Mereka datang melintasi sungai Telavaha dan memasuki kota Andhapura.
Dengan damai, mereka berdua membagi secara adil jalan-jalan yang mereka
lalui masing-masing.
Di kota itu terdapat gadis dan nenek miskin.
Sebelumnya mereka adalah keluarga pedagang yang kaya raya. Mereka telah
kehilangan semua anak dan saudara laki-laki dan demikian pula dengan
semua kekayaan mereka. Satu-satunya yang bertahan hidup adalah seorang
gadis dan neneknya. Walaupun miskin, mereka memiliki sebuah mangkuk emas
yang digunakan untuk makan. Mangkuk tersebut telah ditempatkan di
antara panci dan wajan. Karena telah lama tidak digunakan, mangkuk itu
pun tertutup oleh tanah dan kotoran sehingga kedua wanita itu tidak
mengetahui bahwa mangkuk tersebut terbuat dari emas.
Suatu ketika di depan pintu rumah mereka mendengar teriakan si
pedagang serakah, “Jual gerabah! Jual gerabah!” Gadis itu berkata kepada
neneknya, “Oh nenek, belikanlah aku sebuah gerabah.”
“Kita sangat miskin sayangku, apa yang dapat kita tawarkan sebagai penggantinya?”

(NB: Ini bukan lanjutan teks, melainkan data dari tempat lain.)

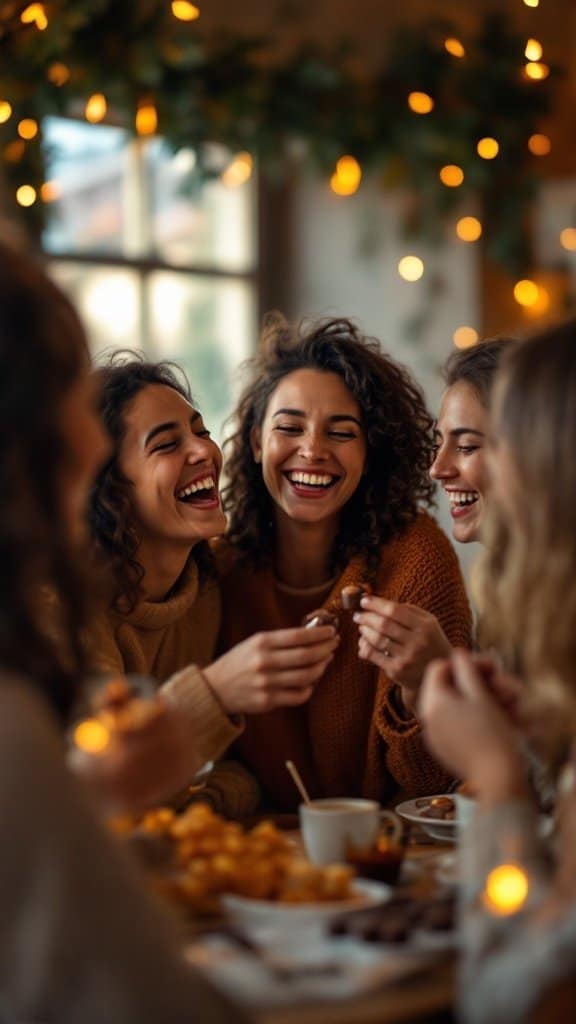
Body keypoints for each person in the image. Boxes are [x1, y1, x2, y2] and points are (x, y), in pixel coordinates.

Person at [0, 240, 250, 1023]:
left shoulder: (218, 583)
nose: (205, 452)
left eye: (198, 429)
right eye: (73, 404)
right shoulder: (36, 660)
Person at [216, 314, 472, 811]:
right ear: (256, 442)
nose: (312, 450)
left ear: (370, 451)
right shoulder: (221, 571)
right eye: (289, 428)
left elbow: (438, 788)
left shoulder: (418, 560)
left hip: (391, 847)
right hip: (257, 849)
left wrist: (420, 689)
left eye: (341, 432)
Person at [86, 355, 338, 813]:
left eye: (200, 432)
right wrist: (214, 692)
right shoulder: (68, 608)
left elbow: (232, 770)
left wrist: (198, 803)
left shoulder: (206, 588)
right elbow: (100, 788)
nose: (204, 452)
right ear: (111, 492)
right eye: (166, 444)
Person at [420, 318, 576, 1023]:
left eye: (476, 444)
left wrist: (498, 771)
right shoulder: (536, 617)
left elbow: (522, 999)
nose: (438, 469)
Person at [361, 336, 515, 687]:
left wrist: (443, 672)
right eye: (438, 444)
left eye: (467, 446)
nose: (436, 469)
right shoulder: (501, 584)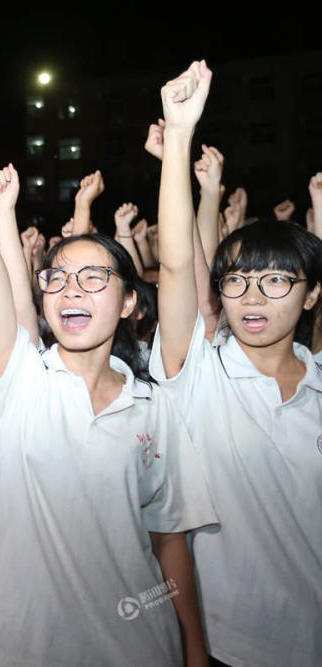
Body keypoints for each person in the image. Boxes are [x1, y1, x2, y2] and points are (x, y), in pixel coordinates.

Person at [0, 69, 217, 666]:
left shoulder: (153, 404)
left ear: (130, 301)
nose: (71, 292)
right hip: (21, 647)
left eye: (94, 279)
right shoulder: (20, 378)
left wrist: (193, 651)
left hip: (136, 648)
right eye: (57, 279)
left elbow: (169, 542)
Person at [152, 60, 322, 666]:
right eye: (239, 280)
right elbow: (177, 264)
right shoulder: (202, 370)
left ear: (311, 294)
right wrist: (179, 134)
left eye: (277, 279)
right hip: (224, 646)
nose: (253, 295)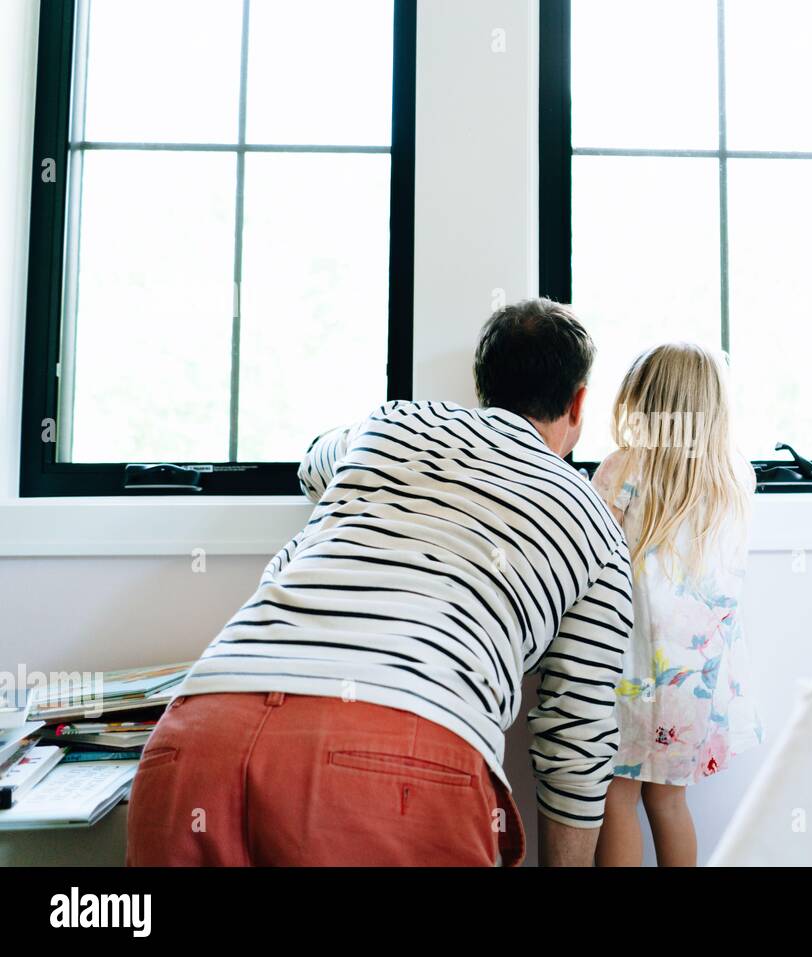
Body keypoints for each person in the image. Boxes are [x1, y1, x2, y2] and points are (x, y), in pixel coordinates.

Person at [125, 299, 632, 867]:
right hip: (398, 749)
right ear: (579, 401)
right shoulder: (595, 524)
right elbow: (577, 737)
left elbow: (313, 463)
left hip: (201, 729)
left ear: (483, 383)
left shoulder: (392, 423)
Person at [590, 343, 761, 867]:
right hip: (696, 679)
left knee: (616, 798)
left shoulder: (622, 471)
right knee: (669, 801)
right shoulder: (734, 478)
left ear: (644, 402)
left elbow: (593, 557)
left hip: (629, 669)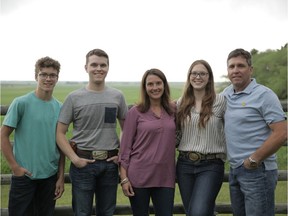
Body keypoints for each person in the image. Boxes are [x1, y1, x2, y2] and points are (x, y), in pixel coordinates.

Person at [56, 48, 128, 216]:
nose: (99, 68)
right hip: (83, 164)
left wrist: (121, 155)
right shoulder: (74, 98)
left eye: (103, 65)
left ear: (108, 68)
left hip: (110, 165)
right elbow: (59, 133)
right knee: (82, 213)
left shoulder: (117, 96)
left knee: (107, 213)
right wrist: (74, 159)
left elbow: (126, 130)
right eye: (94, 64)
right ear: (86, 67)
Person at [222, 48, 287, 216]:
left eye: (240, 66)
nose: (235, 70)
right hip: (236, 169)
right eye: (231, 66)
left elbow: (281, 133)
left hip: (258, 170)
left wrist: (254, 159)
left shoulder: (264, 95)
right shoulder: (226, 94)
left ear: (250, 69)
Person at [0, 56, 65, 216]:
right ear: (36, 76)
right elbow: (3, 135)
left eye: (52, 75)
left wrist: (61, 177)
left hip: (50, 177)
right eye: (43, 74)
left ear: (57, 78)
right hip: (24, 177)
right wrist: (15, 168)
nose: (48, 78)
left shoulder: (60, 108)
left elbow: (62, 144)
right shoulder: (21, 103)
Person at [119, 68, 176, 216]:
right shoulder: (135, 112)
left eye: (158, 83)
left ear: (164, 85)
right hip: (139, 175)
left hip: (165, 176)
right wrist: (124, 178)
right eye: (150, 84)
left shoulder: (173, 110)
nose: (155, 87)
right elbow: (125, 148)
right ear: (145, 87)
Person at [176, 60, 226, 216]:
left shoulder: (221, 102)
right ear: (189, 76)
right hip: (184, 165)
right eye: (194, 73)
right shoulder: (181, 103)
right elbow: (177, 135)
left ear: (209, 78)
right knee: (193, 212)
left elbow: (233, 128)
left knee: (198, 212)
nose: (198, 77)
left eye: (202, 73)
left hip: (211, 165)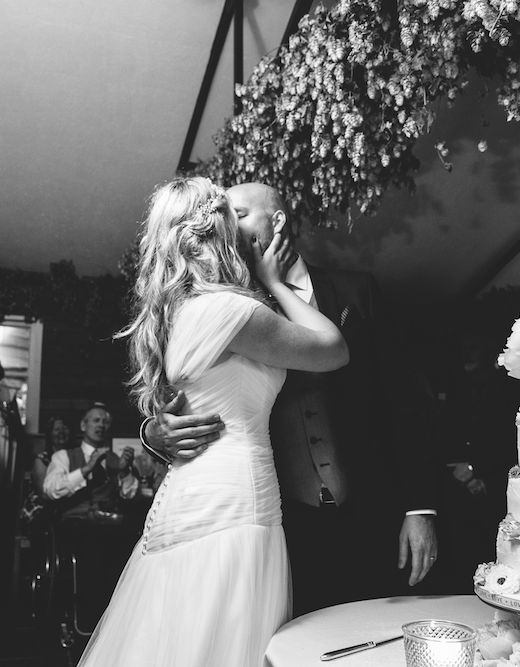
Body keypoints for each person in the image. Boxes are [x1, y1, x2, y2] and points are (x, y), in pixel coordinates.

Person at [78, 176, 348, 666]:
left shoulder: (182, 308)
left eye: (247, 213)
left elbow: (188, 394)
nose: (239, 228)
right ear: (216, 229)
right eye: (232, 214)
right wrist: (152, 431)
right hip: (234, 501)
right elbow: (331, 350)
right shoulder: (232, 307)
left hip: (205, 496)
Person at [142, 182, 439, 615]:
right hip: (279, 519)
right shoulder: (223, 303)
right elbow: (176, 392)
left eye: (240, 213)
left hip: (372, 506)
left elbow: (405, 402)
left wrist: (420, 507)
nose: (229, 224)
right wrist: (153, 432)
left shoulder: (356, 292)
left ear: (276, 220)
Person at [43, 404, 140, 629]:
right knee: (93, 543)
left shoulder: (114, 458)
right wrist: (86, 469)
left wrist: (124, 471)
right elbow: (50, 489)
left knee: (132, 543)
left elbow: (130, 493)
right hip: (77, 525)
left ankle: (120, 620)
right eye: (95, 420)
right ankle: (90, 618)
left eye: (105, 422)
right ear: (83, 425)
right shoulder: (64, 456)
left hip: (110, 525)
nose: (101, 425)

“Mengapa tidak menggunakan mangkuk yang tidak berguna bagi kita ini saja. Ayo kita tukarkan dengan mangkuk ini.”
Nenek
itu menyuruh pedagang masuk ke rumah lalu memberikan mangkuk tersebut
sambil berkata, “Ambillah ini tuan, sebagai gantinya berikanlah sesuatu
yang pantas kepada saudara perempuanmu ini.”
Pedagang serakah
mengambil mangkuk tersebut lalu membalikkan dan mengetahui bahwa mangkuk
itu sebenarnya adalah emas. Dia menggoreskan sebuah garis di bagian
belakang mangkuk itu dengan sebuah jarum dan dia pun yakin bahwa mangkuk
itu benar-benar terbuat dari emas. Kemudian berpikir bahwa dia dapat
memiliki mangkuk itu tanpa harus memberikan imbalan apa pun kepada
nenek. Pedagang serakah berteriak, “Berapa nilai mangkuk ini? Mangkuk
ini bahkan tidak seharga setengah koin!” Dan seketika itu juga dia
melemparkan mangkuk itu ke tanah. Pedagang serakah itu segera
meninggalkannya.
Seperti yang telah disepakati sebelumnya, kedua
pedagang itu boleh berdagang di jalan yang sama. Oleh karena itu,
Bodhisattva pun melalui jalan yang sama yang akhirnya tiba di depan
rumah keluarga miskin tersebut. Dia berteriak, “Jual gerabah!”
lagi-lagi, gadis itu meminta kepada neneknya agar diberikan gerabah.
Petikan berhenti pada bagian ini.